Dalio notes whereas the previous period was characterized by 1) increasing globalization, free trade, and global connectedness, 2) relatively innocuous fiscal policies, and 3) sluggish domestic growth, low inflation, and falling bond yields, the new period is more likely to be characterized by 1) decreasing globalization, free trade, and global connectedness, 2) aggressively stimulative fiscal policies, and 3) increased US growth, higher inflation, and rising bond yields.

He think that there's a significant likelihood that we have made the 30-year top in bond prices.

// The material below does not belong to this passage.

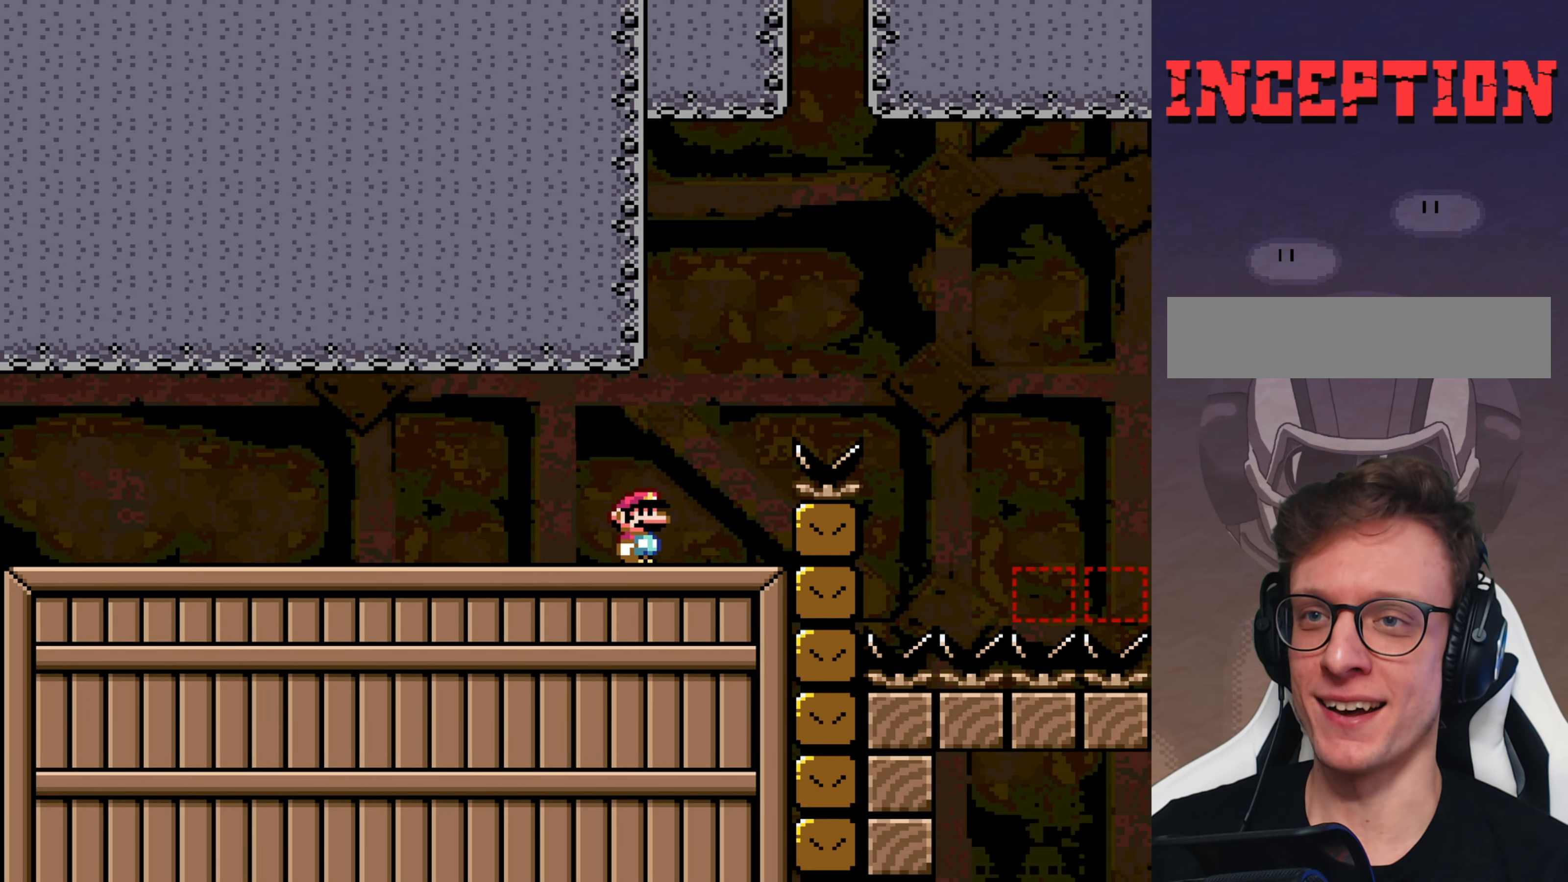
{"buttons": ["Y"], "events": []}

In addition, he said we have probably made both the secular low in inflation and the secular low in bond yields relative to inflation.

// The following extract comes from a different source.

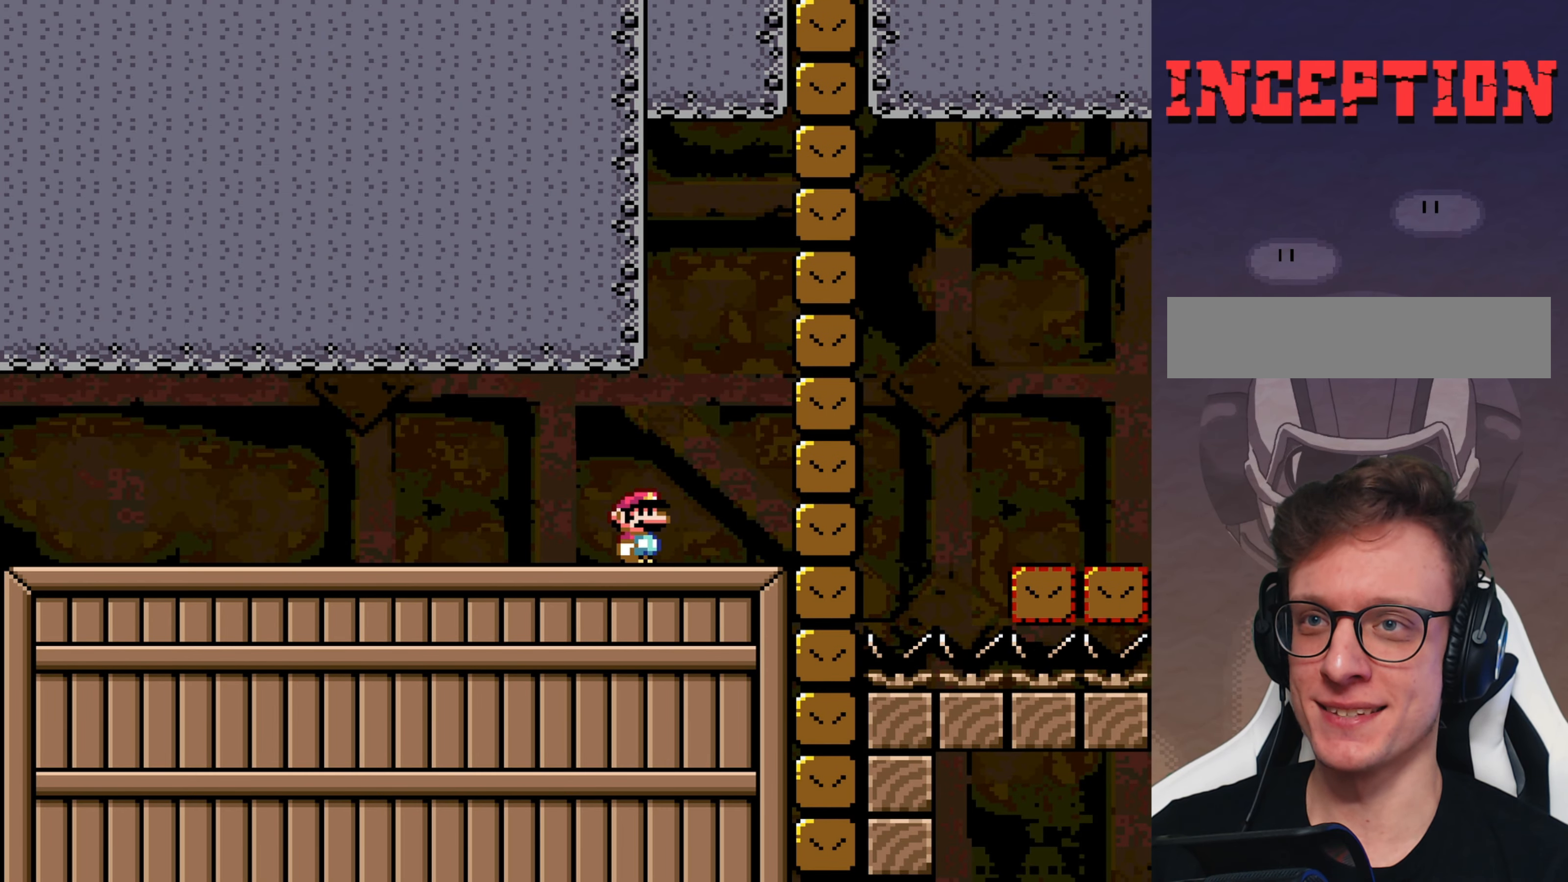
{"buttons": ["Y"], "events": []}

"When reversals of major moves (like a 30-year bull market) happen, there are many market participants who have skewed their positions (often not knowingly) to be stung and shaken out of them by the move, making the move self-reinforcing until they are shaken out," he commented. "For example, in this case, many investors have reached for yield with the upward price moves as winds to their backs, many have dynamically hedged the changes in their duration, etc. They all are being hurt and will become weaker holders or sellers. Because the effective durations of bonds have lengthened, price movements will be big."

He said it likely that the Fed (and possibly other central banks) will increasingly tighten and that fiscal and monetary policy will come into conflict down the road. Relatively stronger US growth and relative tightening of US policy versus the rest of world is dollar-bullish.

He said all this, plus fiscal stimulus that will translate to additional economic growth, corporate tax changes, and less regulation will on the margin be good for profitability and stocks, though for domestically oriented stocks more than multinationals, etc.

The question will be when will this move short-circuit itself—i.e., when will the rise in nominal (and, more importantly, real) bond yields and risk premiums start hurting other asset prices. "That will depend on a number of things, most importantly how the rise in inflation and growth will be accommodated, that we don’t want to delve into now as that would take us off track," he said.